Tarrou seems to get the picture as well, since he seems toward the end of the novel to have grasped some objective meaning to the word. "Perhaps," he writes in his journal, "we can only reach approximations of sainthood. In which case, we must make shift with a mild, benevolent diabolism." (FYI, "make shift" means "make do.")
Perhaps what drew Tarrou to these two men in the first place – the cat-spitting neighbor and the asthmatic patient – was the way they dealt with time. Time, after all, is the first issue we see Tarrou really address in his journal; it’s obviously a concern of his. At the beginning of the novel he recommends doing meaningless things with one’s time in order to stay conscious of it.
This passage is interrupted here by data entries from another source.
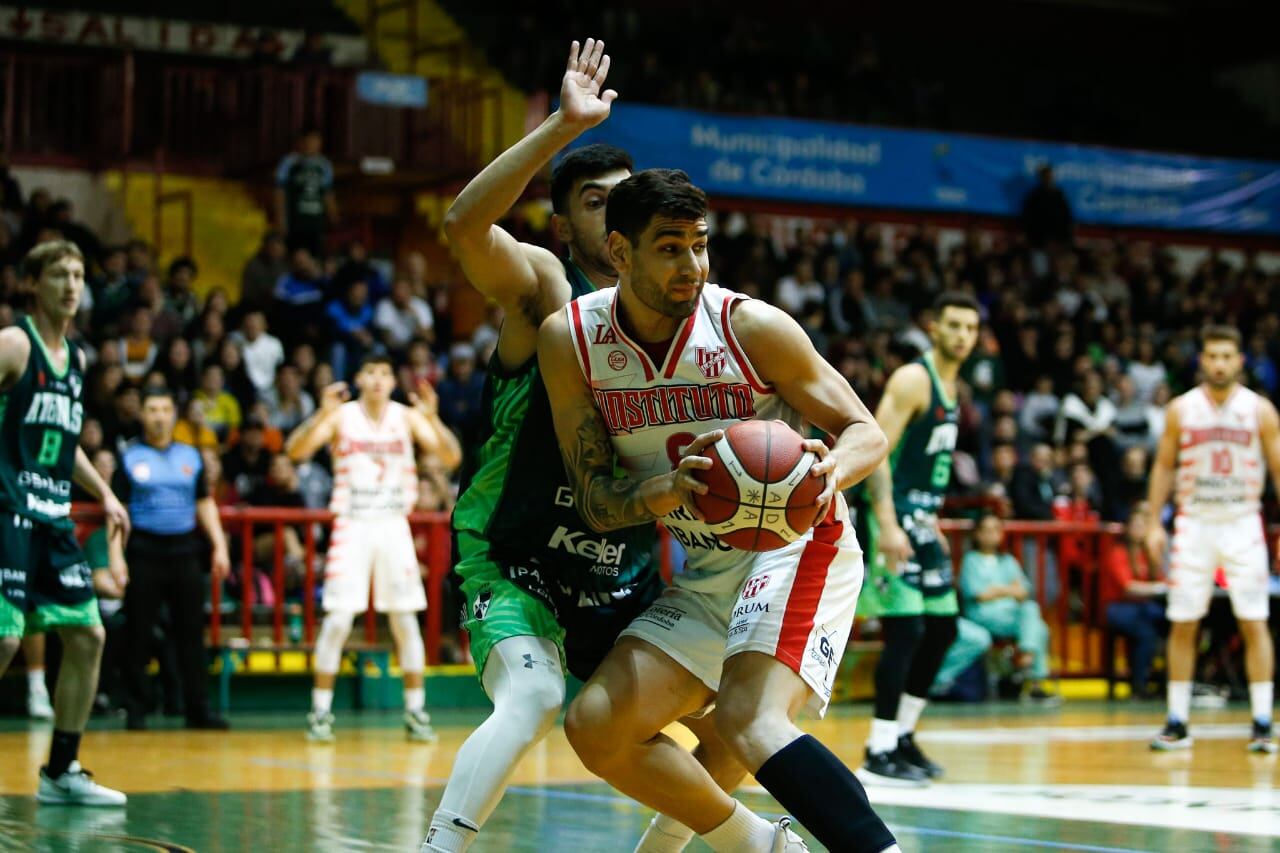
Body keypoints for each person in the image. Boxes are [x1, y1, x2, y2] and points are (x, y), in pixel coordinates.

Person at [424, 40, 752, 853]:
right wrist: (562, 128)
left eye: (626, 203)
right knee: (532, 699)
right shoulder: (544, 287)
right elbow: (464, 224)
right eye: (598, 202)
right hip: (518, 551)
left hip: (620, 564)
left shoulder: (692, 319)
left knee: (744, 717)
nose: (617, 216)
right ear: (568, 224)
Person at [539, 167, 898, 852]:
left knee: (748, 718)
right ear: (619, 252)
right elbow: (594, 501)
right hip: (707, 567)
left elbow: (866, 431)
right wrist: (668, 490)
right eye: (670, 248)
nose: (692, 266)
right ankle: (763, 845)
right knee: (595, 724)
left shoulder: (750, 326)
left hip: (796, 545)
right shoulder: (573, 340)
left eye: (700, 246)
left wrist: (829, 470)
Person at [0, 240, 131, 805]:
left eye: (79, 274)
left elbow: (63, 440)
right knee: (3, 640)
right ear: (34, 283)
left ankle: (61, 770)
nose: (72, 284)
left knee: (87, 633)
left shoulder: (76, 359)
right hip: (8, 510)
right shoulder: (12, 344)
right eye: (59, 274)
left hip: (52, 514)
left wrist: (103, 491)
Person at [286, 355, 461, 743]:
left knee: (404, 620)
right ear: (360, 378)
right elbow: (296, 452)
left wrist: (432, 417)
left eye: (386, 372)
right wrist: (319, 414)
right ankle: (320, 712)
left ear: (392, 380)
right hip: (352, 522)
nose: (379, 379)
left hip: (393, 524)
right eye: (372, 372)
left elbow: (451, 457)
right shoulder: (341, 415)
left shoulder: (407, 416)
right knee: (337, 619)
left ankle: (416, 711)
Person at [855, 292, 980, 786]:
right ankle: (878, 748)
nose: (962, 336)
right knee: (906, 630)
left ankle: (903, 735)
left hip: (923, 519)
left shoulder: (954, 385)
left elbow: (931, 466)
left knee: (944, 629)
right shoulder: (913, 379)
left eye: (970, 328)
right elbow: (876, 448)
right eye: (953, 325)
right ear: (934, 328)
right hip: (893, 517)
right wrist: (886, 520)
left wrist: (933, 523)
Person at [1145, 325, 1277, 753]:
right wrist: (1151, 522)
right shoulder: (1181, 410)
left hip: (1242, 520)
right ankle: (1177, 719)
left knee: (1254, 621)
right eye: (1212, 356)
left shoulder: (1260, 410)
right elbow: (1164, 466)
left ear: (1239, 361)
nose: (1219, 363)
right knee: (1184, 621)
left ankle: (1261, 721)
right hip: (1194, 521)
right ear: (1201, 359)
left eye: (1227, 356)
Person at [115, 388, 230, 730]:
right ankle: (136, 708)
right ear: (143, 415)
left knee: (191, 634)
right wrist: (116, 558)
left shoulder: (191, 456)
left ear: (174, 415)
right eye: (152, 409)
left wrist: (219, 545)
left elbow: (205, 503)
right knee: (137, 632)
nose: (159, 416)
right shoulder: (129, 456)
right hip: (143, 551)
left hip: (185, 552)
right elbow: (117, 511)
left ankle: (197, 708)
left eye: (165, 409)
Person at [947, 513, 1057, 702]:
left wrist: (996, 590)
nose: (991, 535)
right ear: (977, 534)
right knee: (1038, 627)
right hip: (983, 616)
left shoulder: (1008, 561)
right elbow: (980, 595)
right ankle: (1035, 678)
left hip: (1009, 616)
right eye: (986, 531)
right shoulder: (971, 560)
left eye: (996, 530)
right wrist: (1008, 590)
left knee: (1031, 610)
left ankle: (1027, 656)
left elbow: (1023, 592)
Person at [1101, 504, 1167, 698]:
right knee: (1146, 632)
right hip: (1119, 607)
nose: (1139, 530)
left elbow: (1162, 580)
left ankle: (1166, 682)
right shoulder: (1118, 552)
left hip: (1145, 606)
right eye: (1136, 525)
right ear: (1127, 528)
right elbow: (1127, 587)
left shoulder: (1149, 554)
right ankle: (1139, 684)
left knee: (1169, 623)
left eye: (1143, 526)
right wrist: (1156, 589)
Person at [274, 128, 337, 257]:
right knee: (295, 256)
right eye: (309, 140)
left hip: (316, 222)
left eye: (316, 141)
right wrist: (281, 219)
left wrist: (333, 215)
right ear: (301, 142)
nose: (312, 144)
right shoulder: (289, 162)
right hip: (296, 221)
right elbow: (279, 192)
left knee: (315, 257)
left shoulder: (324, 165)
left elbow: (327, 193)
He then witnesses such meaningless actions performed by these two men and has to decide whether or not that’s the route for him.
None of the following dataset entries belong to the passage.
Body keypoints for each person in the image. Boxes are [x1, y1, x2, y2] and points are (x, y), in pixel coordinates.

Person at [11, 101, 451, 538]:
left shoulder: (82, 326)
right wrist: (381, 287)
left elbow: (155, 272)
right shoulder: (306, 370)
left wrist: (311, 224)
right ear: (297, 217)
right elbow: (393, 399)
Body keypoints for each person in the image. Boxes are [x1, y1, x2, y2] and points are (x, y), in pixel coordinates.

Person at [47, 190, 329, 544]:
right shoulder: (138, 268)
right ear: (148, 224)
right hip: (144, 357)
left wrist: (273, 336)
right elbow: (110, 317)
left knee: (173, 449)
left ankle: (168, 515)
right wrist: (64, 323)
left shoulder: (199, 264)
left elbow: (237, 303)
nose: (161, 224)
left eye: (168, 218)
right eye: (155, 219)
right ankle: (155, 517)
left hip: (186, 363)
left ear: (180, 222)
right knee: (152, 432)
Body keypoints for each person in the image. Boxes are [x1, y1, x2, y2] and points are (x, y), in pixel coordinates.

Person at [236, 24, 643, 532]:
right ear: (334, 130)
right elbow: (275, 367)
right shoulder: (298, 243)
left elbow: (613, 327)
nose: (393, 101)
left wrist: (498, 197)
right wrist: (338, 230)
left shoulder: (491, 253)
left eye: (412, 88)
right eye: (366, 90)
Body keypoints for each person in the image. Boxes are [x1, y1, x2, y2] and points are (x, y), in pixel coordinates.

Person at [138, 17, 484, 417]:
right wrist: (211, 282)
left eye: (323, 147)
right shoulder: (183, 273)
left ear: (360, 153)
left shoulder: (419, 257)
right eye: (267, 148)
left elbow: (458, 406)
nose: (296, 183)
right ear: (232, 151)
If Tarrou does change by the end of the novel, we should look for that change right around the time he dies. (What? Don’t give us that look. Fictional characters have a habit of going all profound and revealing before they kick it.) Indeed, Tarrou does get a bit prophetic, ending his journal with a note that he fears the time of day when courage is lowest. Next thing you know he’s on his deathbed trying to "make a good end of it." Rieux later comments that man found peace, but found it only in his death, which isn’t so helpful. In fact, Tarrou’s death altogether isn’t helpful. It’s stupid, actually. Stupid and senseless. The plague is finally receding, things are finally looking up, and then Rieux’s good friend – the man responsible for fighting the plague in the first place – goes and dies. Tarrou’s death is perhaps the strongest example The Plague puts forward of the irrational nature of suffering and the indifference of death to circumstance. It’s supposed to be a stupid and senseless event; that’s Camus putting the nail in the coffin.